Developing compelling power

April 24, 2013 § Leave a comment

In Where Do We Go From Here: Chaos or Community, (1967) Martin Luther King, Jr.  wrote:

  • “Our nettlesome task is to discover how to organize our strength into compelling power so that government cannot elude our demands.”
  • “In our society power sources are sometimes obscure and indistinct. Yet they can always finally be traced to those forces we describe as ideological, economic and political.”
  • “There is nothing except shortsightedness to prevent us from guaranteeing an annual minimum –and livable-income for every American family.”
  • “The time has come for us to civilize ourselves by the total, direct and immediate abolition of poverty.”

Fast-forward to today, and the documentary Shift Change – Putting Democracy to Work.  Shift Change tells the story of employee-owned co-operatives (which operate across a range of sectors, not just production – R&D, banks, universities – you name it).  These co-ops are “pioneering innovative models of job creation, wealth building, and sustainability”. The story started in 1956 in the Basque region of Spain and continues globally today. A good example is the Evergreen initiative, which was launched in Cleveland Ohio in 2008. The overt goal of creating jobs isn’t inherent to the co-op model, but it makes sense in conjunction with the co-op model.

La Siembra Co-operative presented the movie (Shift Change) in Ottawa on April 19th, followed by a discussion and presentation by Santiago Paz from CEPICAFE.  Santiago Paz spoke on the success of the Fairtrade and Co-operative movement in Peru in altering the economic landscape for small-scale farmers (who prior to the movement were steeped in poverty, especially in northern Peru) and creating meaningful and democratic working conditions.

The movie and discussion with Santiago Paz highlighted that one exciting outcome of employee-owned co-operatives (at least, the ones that focus on job creation and community long-term sustainability) is the development of ideological, economic and political power.

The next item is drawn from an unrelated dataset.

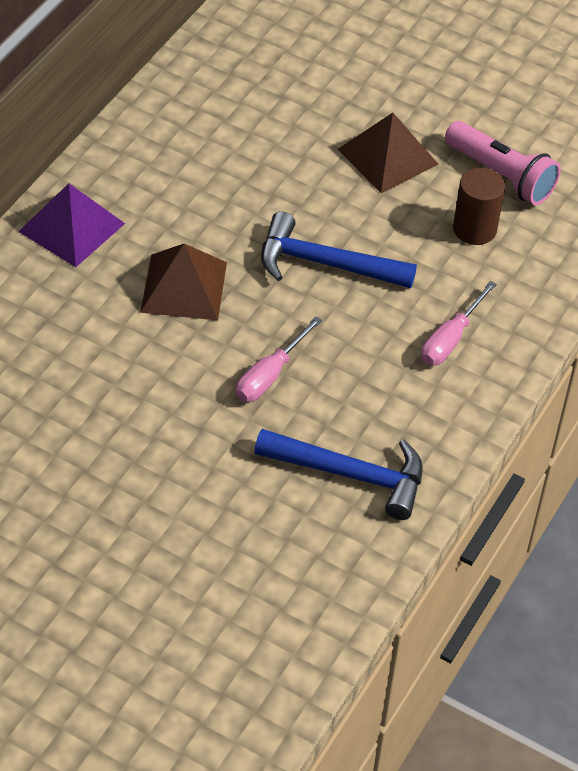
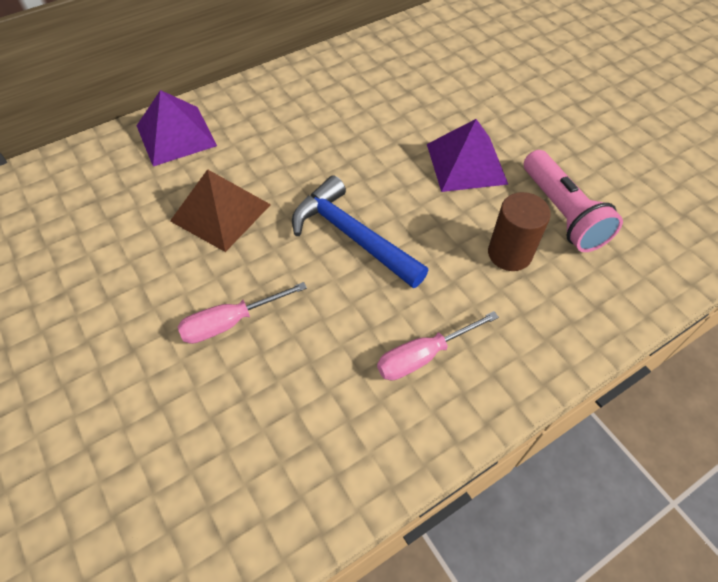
camera: 30 degrees right, 5 degrees up
blue hammer [254,429,423,520] -> none
brown pyramid [337,113,438,193] -> purple pyramid [427,119,508,192]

  • Ideology, because employees who are also owners and are active in all business decision-making learn about participative democracy.  They learn what it means to be a leader in an organization where everyone is expected to be able to be a leader.  Where everyone is heard, and every vote counts.  And each person gets the same number of votes (1), regardless of their role at the moment. So when they talk to others in their community (including their children) about their day-to-day lives, they are changing the landscape. They are a role model for how it can be.  This kind of social transformation is a game-changer.
  • Economic power because a community rich with employed people making a livable wage becomes a rich community. People who are educated about and experienced in participative democracy and care about their quality of life can and will work together to invest in the community. And of course people making a livable wage have money, so they can participate actively in the market as consumers.
  • Political power because well-thought out proposals from thriving, economically healthy communities get traction. And people who are educated about and experienced in participative democracy know how to work together and address practical concerns to get what they need.

It’s happening in Canada, on a small scale.  Anyone interested in taking this further?